Our Funding and Partnerships

  • BHRN Grant

    We have three Behavioral Health Resource Network (BHRN) grants through Oregon Health Authority (OHA). The grants are for peer support for those with substance use disorder. We are part of the Clackamas County BHRN, the Multnomah East County BHRN, and the Washington County BHRN. Glen Marshall, our peer support specialist (peer mentor), is very experienced and tremendously gifted in working with mentees.

  • Health Equity Grant

    The Health Equity grant, also from OHA, funds our Tools for Transformation class that meets weekly at OHSU Richmond Clinic. Students explore how ACEs (Adverse Childhood Experiences) impact their current behavior and engage in some fun ways to address them – like art and music therapy, movement, meditation, play, and other helpful information.

  • Metropolitan Alliance for Common Good

    PHOENIX has been a member of Metropolitan Alliance for Common Good (MACG) since its founding in 2002. MACG is an aggregate of over 20 community-based, faith-based, labor, and educational institutions joining together to make positive community change over a variety of issues. MACG is the Portland metro affiliate of the national Industrial Areas Foundation (IAF) and the regional IAF Pacific. PHOENIX relies on MACG leaders to join us in our Community InReach (in prison) projects to help teach leadership skills. We strongly encourage those who have graduated from our prison training to join in the community-based leadership training that MACG offers in the Portland metro area. These leadership trainings foster the building blocks of Relational Culture that includes one-to-one Intentional Conversations on specific topics, small group table discussions, and large group plenary discussions. These serve to break down barriers and reduce stigma for both prisoners and community members. This is humanizing and strengthens pro-social attitudes and behaviors for those rejoining the community after prison.

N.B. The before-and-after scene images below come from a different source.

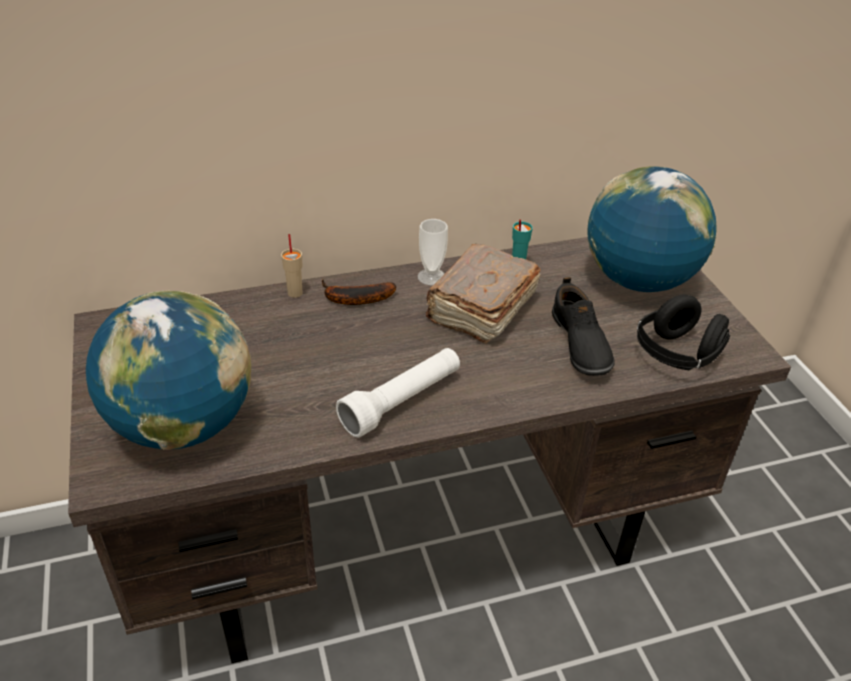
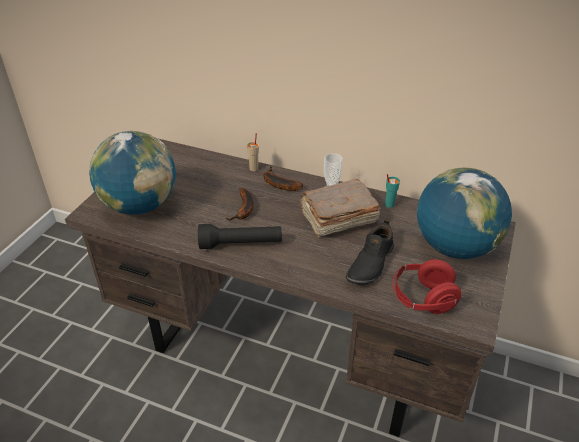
camera: 40 degrees right, 0 degrees up
white flashlight [336,348,460,438] -> black flashlight [198,224,282,249]
black headphones [637,295,730,370] -> red headphones [392,259,461,314]
none -> banana [226,188,254,221]

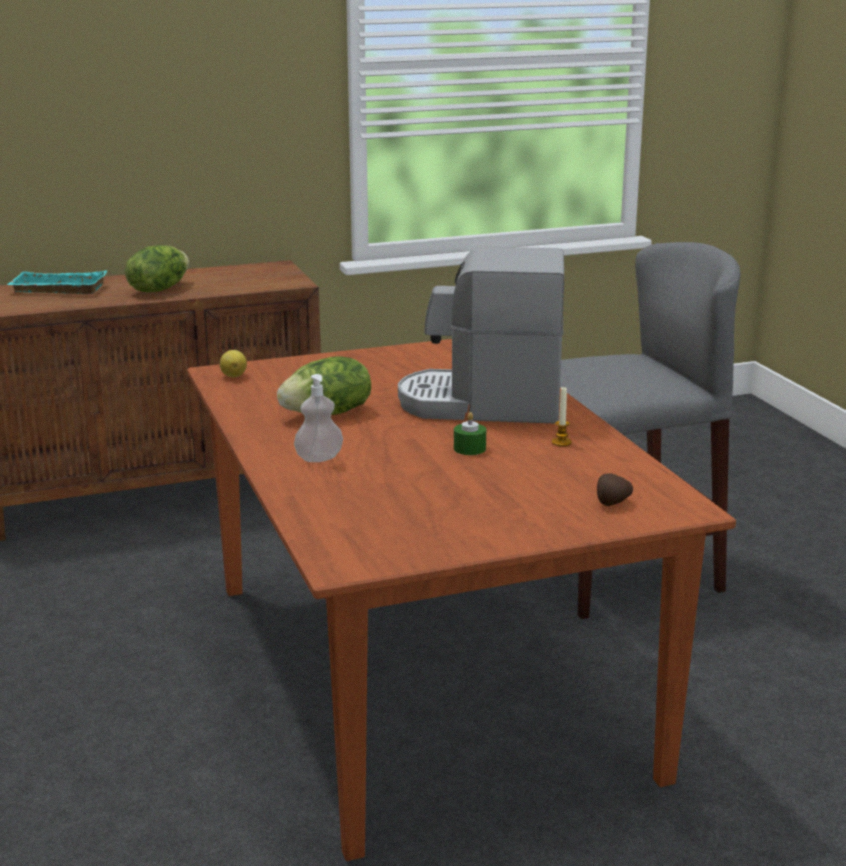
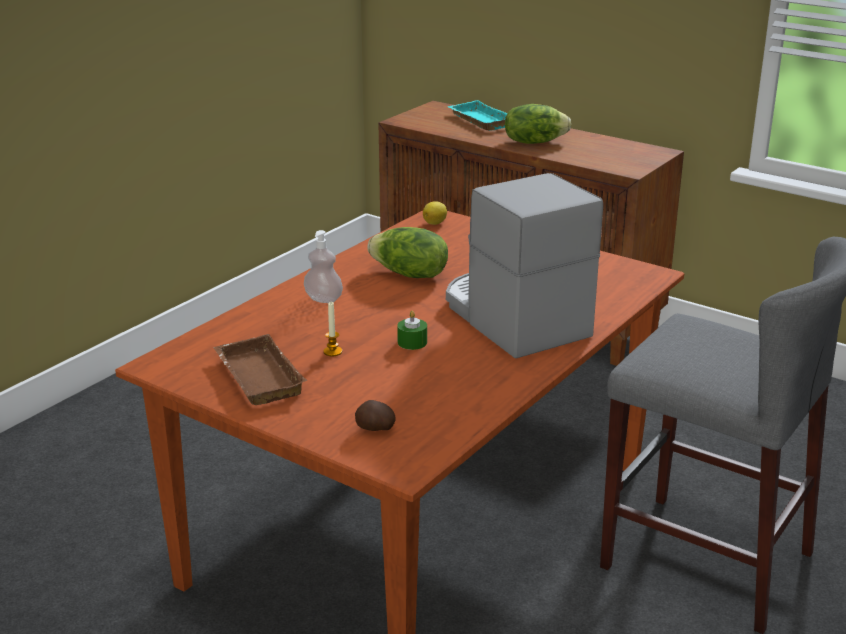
camera: 55 degrees right, 5 degrees up
candle [552,387,572,447] -> candle moved to [323,302,342,357]
none -> brown tray [214,334,307,405]

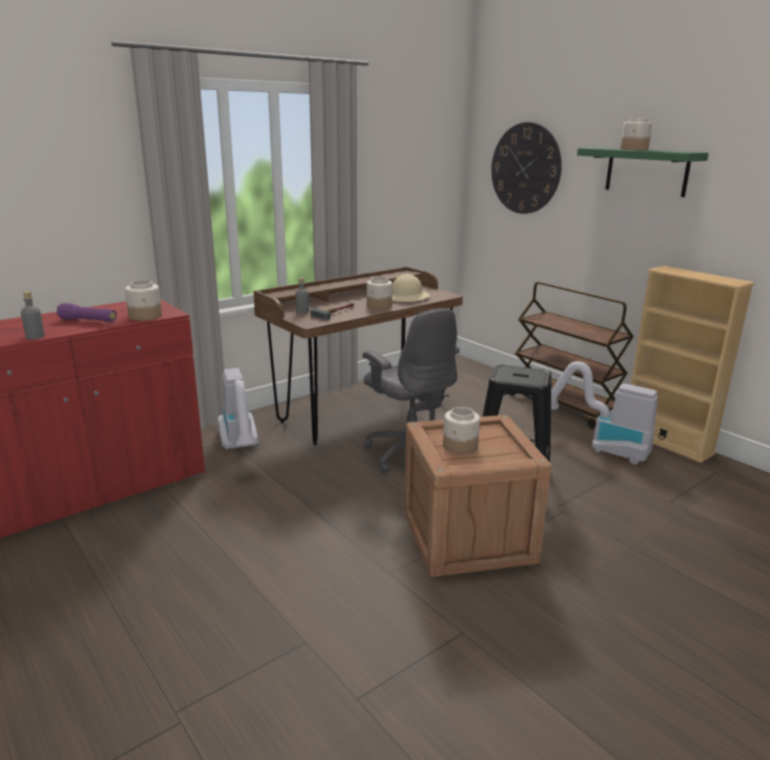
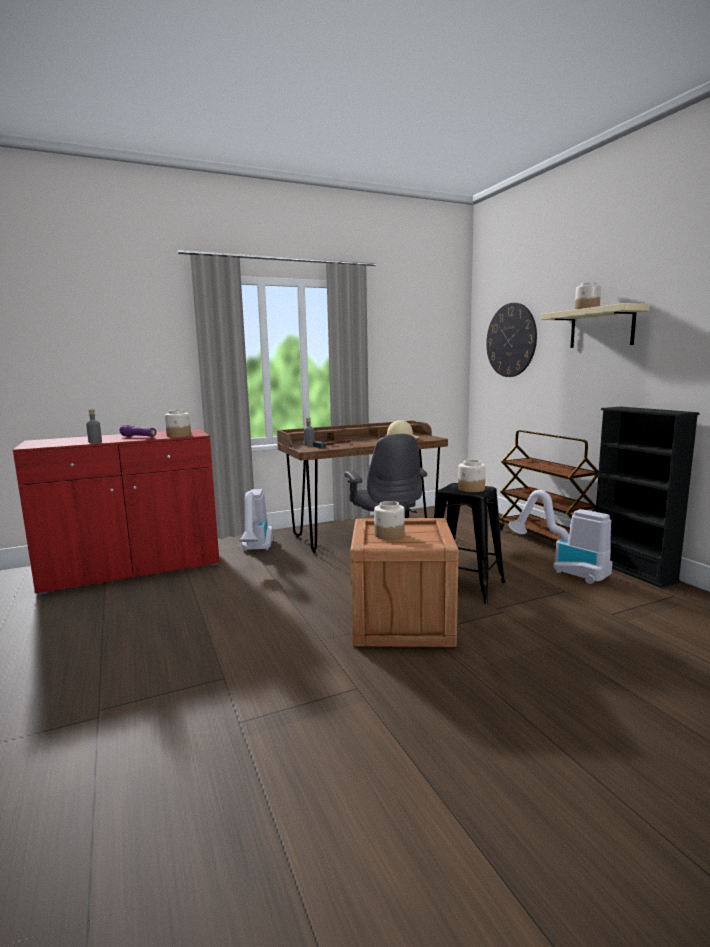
camera: 15 degrees right, 10 degrees down
jar [367,277,392,309] -> jar moved to [458,460,486,492]
green shelf [577,148,709,197] -> beige shelf [541,303,650,348]
beige bookcase [631,266,755,463] -> black bookcase [595,407,699,588]

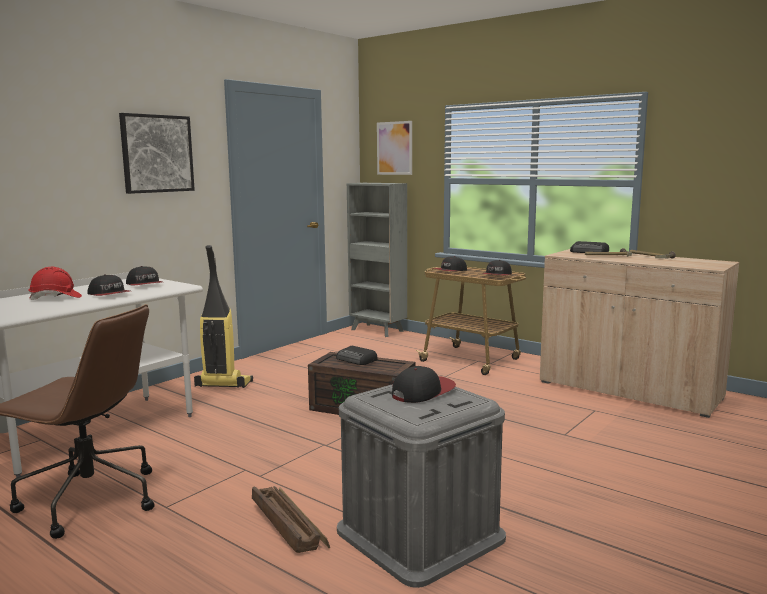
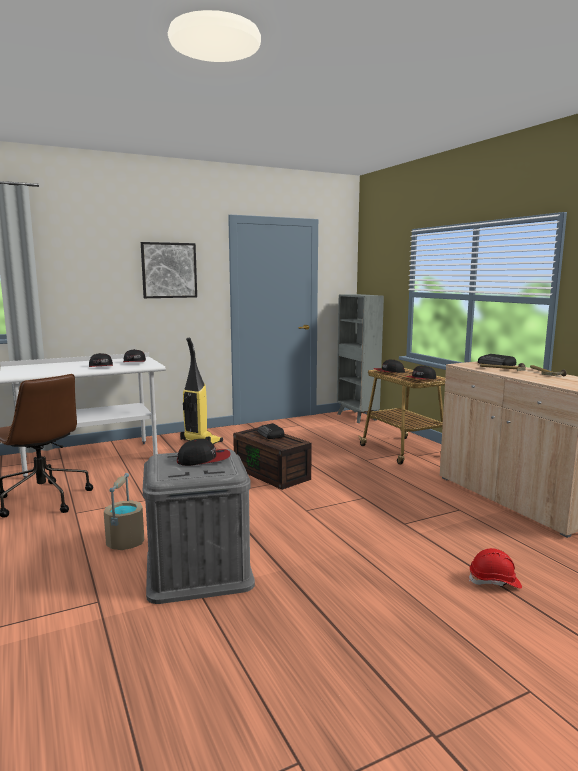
camera: 25 degrees right, 0 degrees up
red hard hat [28,267,82,300] -> red hard hat moved to [469,548,522,589]
crate [252,486,330,553] -> beige bucket [104,473,144,550]
picture [377,121,412,175] -> none

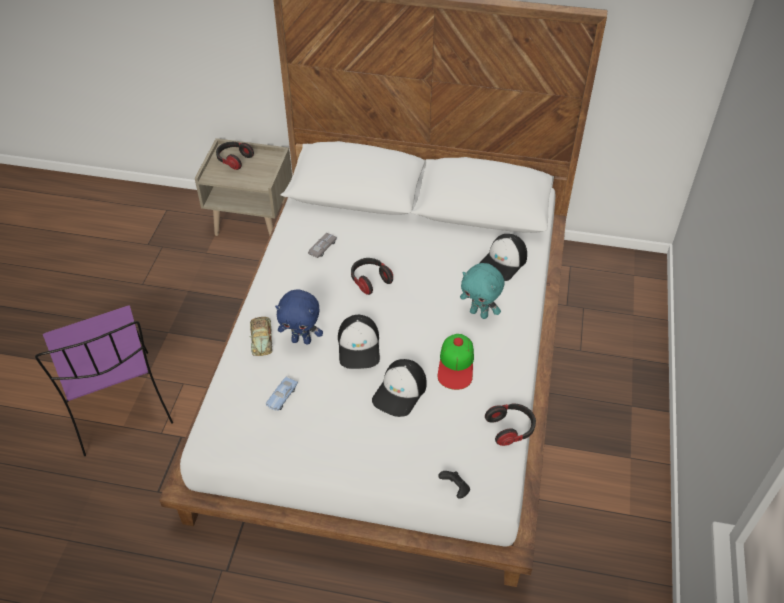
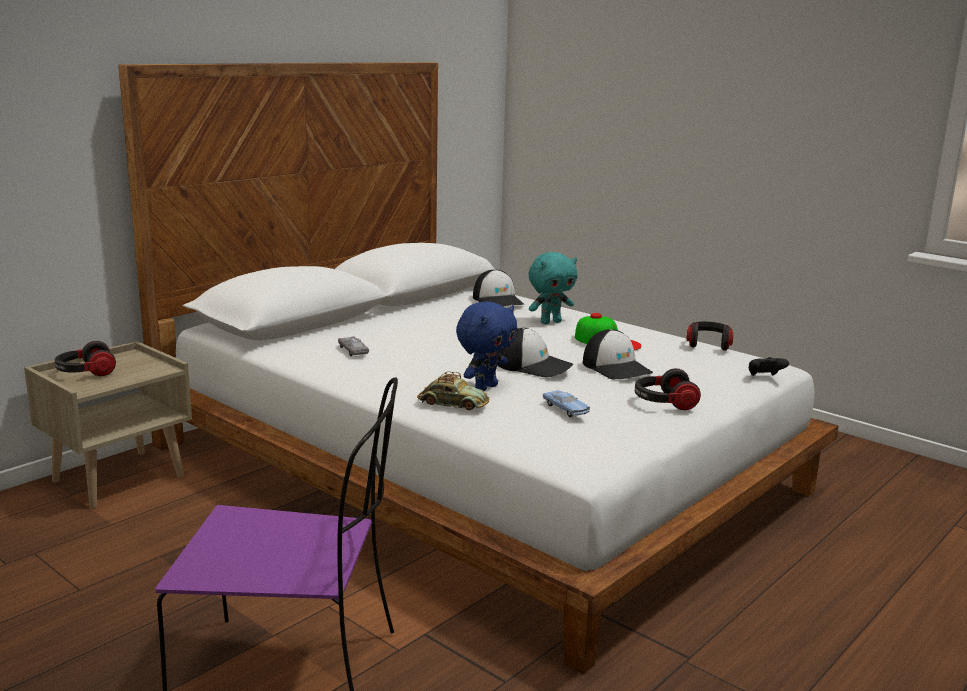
camera: 60 degrees left, 30 degrees down
headphones [351,258,393,295] -> headphones moved to [635,368,701,410]

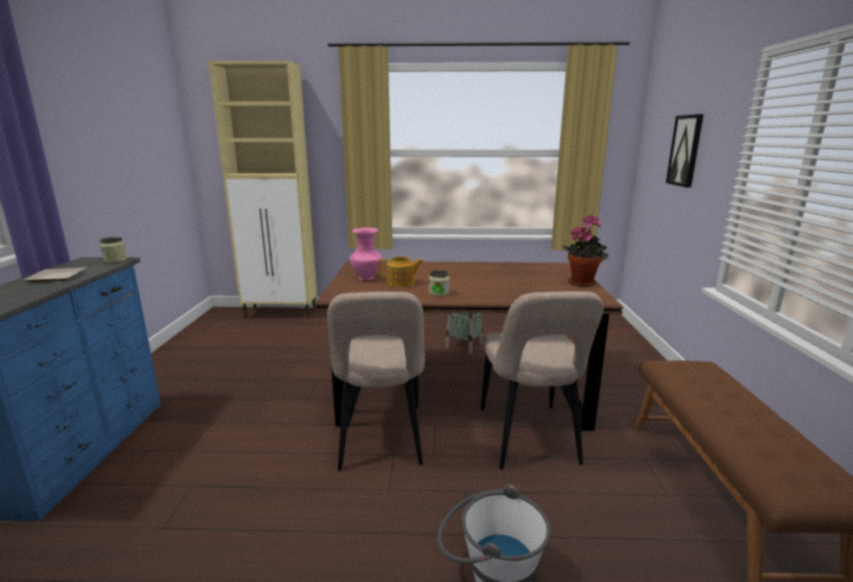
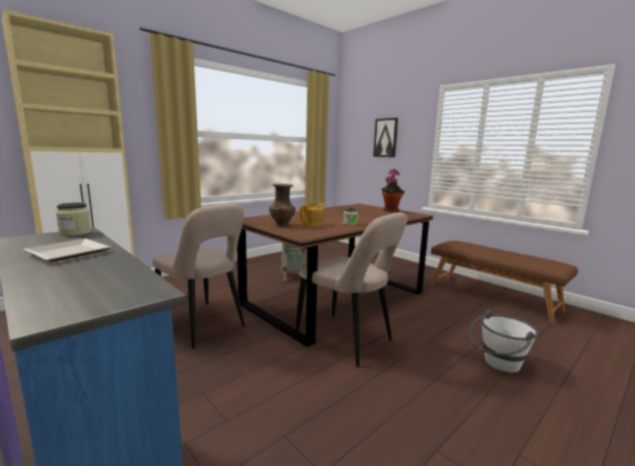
camera: 45 degrees left, 5 degrees down
pink vase [350,227,382,280] -> brown vase [269,184,295,226]
beige chair [481,291,603,470] -> beige chair moved to [152,204,245,348]

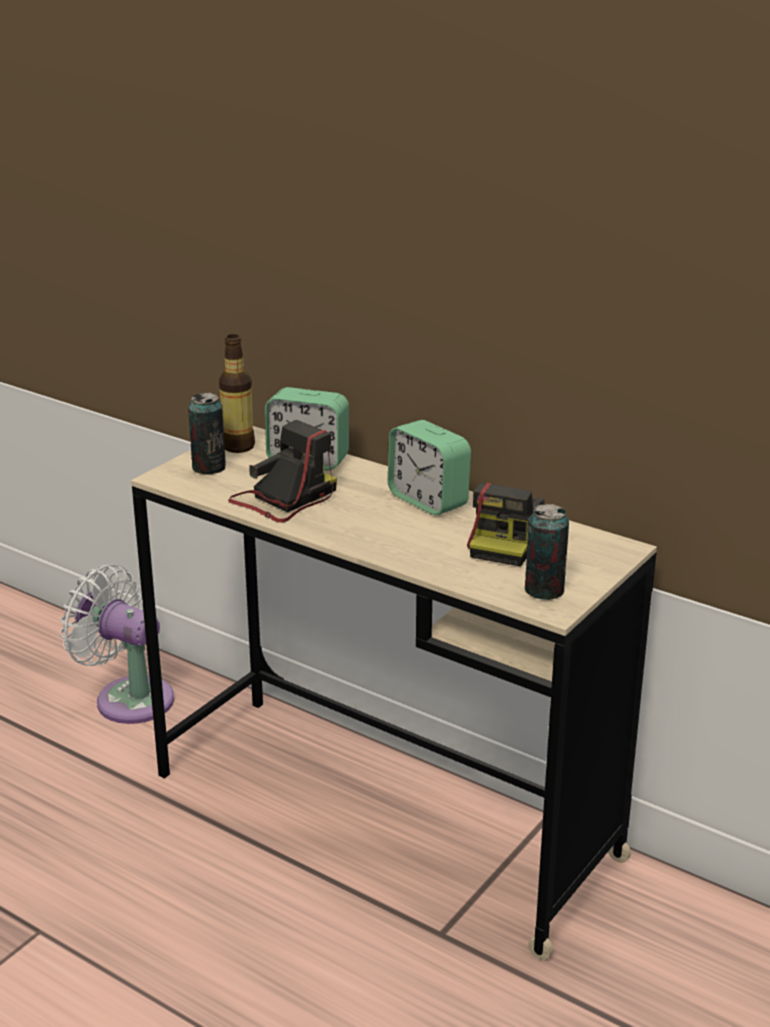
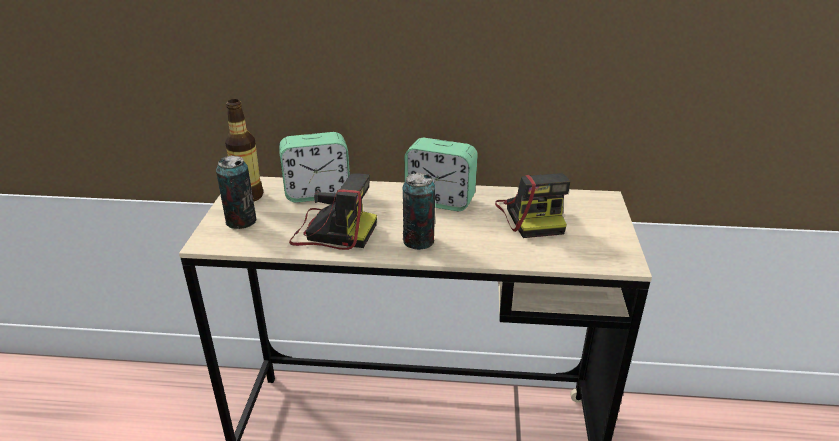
camera: 30 degrees left, 5 degrees up
white fan [60,564,174,724] -> none
camera [228,420,337,523] -> camera turned 90 degrees clockwise [289,174,377,250]
can [525,504,569,600] -> can moved to [403,173,435,250]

  • OHSU School of Nursing

    We serve as a practicum site for two students per term from the Populations class to work on a project that deepens their understanding of the impact of incarceration as a social determinant of health. Students attended and participated in our InReach Leadership class at Columbia River Correctional Institution (CRCI) and our Tools for Transformation class in the community. We also make presentations each term to all students in the Populations class, covering the range of what nursing students in past terms have discovered about how incarceration affects health, as well as what the men in our class at CRCI have shared about their own experiences of and perspectives on healthcare in prison and the community.